The pdf of asymptotic distribution is almost same, except for \(n = 501\). The median of population is still \(\log2\). Then, given \(n = 501\), the pdf \(\tilde h_n\) is as follows: \[\tilde h_{501}(x) = \sqrt{\frac{501}{2\pi}}\exp\left\{-\frac{501}{2} (x - \log2)^2 \right\}.\] The following code shows how to obtain this pdf (h.501) and add it to the histogram. This continuous graph is in the last part of this question vi) as well.

h.501 <- sqrt(n/(2*pi))*exp(-n/2*(x-log(2))^2)

4) kernel density

The median of observed values is 0.6851 (m.501). Inserting this median and all of the observed values (observ.501) to the ‘density’ function, the kernel density estimator can be obtained (d.501$y) by 0.4891. Since the pdf is \[\hat k_n(x) = \sqrt{\frac{4n}{2\pi}}\hat f(\tilde x)\exp\left\{-2n\{\hat f(\tilde x)\}^2(x-\tilde x)^2\right\},\] \(\hat k_{501}(x)\) can be obtained as follows (k.501).

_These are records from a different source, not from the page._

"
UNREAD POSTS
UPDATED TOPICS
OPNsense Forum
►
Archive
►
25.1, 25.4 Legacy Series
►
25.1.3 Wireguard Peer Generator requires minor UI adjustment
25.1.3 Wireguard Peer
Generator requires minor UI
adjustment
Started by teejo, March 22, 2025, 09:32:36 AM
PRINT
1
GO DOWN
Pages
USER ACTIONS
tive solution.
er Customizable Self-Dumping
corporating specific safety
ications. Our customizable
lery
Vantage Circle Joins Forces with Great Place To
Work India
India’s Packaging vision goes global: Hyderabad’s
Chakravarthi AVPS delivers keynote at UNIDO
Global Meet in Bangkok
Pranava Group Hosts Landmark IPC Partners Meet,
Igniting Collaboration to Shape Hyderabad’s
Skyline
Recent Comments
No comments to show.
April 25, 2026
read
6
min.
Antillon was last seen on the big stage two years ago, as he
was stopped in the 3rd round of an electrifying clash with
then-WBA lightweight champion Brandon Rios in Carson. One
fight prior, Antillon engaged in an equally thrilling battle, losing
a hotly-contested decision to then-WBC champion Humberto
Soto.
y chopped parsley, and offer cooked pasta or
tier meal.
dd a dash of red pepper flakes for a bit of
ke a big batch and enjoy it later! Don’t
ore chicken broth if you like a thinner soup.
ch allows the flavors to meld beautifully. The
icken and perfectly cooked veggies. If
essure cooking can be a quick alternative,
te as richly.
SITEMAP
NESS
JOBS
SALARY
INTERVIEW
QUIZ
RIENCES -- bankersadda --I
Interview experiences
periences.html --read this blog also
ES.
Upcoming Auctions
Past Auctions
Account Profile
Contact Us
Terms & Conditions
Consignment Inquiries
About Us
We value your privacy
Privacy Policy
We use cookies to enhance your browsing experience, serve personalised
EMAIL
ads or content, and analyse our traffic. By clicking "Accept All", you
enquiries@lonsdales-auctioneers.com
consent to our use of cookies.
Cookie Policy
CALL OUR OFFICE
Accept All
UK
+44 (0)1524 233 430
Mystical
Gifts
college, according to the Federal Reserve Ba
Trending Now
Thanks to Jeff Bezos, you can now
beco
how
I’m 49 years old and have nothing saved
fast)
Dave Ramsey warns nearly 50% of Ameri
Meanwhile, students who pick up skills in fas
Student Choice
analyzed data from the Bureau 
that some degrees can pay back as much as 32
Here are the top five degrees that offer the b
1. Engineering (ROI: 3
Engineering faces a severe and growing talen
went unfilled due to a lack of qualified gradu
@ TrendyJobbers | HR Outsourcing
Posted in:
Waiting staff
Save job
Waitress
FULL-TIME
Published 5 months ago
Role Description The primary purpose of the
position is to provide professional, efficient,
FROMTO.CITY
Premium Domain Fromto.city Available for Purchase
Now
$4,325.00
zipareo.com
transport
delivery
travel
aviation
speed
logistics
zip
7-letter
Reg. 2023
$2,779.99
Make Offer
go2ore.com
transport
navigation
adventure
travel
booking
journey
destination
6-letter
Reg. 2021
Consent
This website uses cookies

m.501 <- median(observ.501)
m.501

## [1] 0.6851052

d.501 <- density(observ.501, from=m.501, to=m.501, n=1)
d.501$y

## [1] 0.4891372

k.501 <- sqrt(4*n/(2*pi))*(d.501$y)*exp(-2*n*(d.501$y)^2*(x-m.501)^2)

5) histogram and pdfs

The histgram overlaid by each pdf obtained from 2),3), and 4) is as follows.

hist(samp_med.501, freq = FALSE, xlim =c(0.4,1.0), ylim = c(0, 12),
     main = 'Histogram among 501 samples')
lines(x, g.251, col = 'red')
lines(x, h.501, col = 'blue')
lines(x, k.501, col = 'green')

legend('topright', legend = c('exact', 'CLT','kernel'), 
       col = c('red','blue','green'), pch = 16, cex = 0.9)

The above plot shows the histogram and the 3 continuous graphs. Not only are the exact pdf of sample median and pdf of CLT almost identical, but they are also very close to the kernel-based pdf. Naturally, all of the pdfs have the highest value at around median of observed values, 0.6851.

Then, it is estimated that the greater number of observations ‘n’ and the consecutive bootstrap sampling of Exp(1) will lead to a histogram similar to the pdf of normal distribution whose mean is about log(2) and the variance is 1/n, when \(X \sim F\).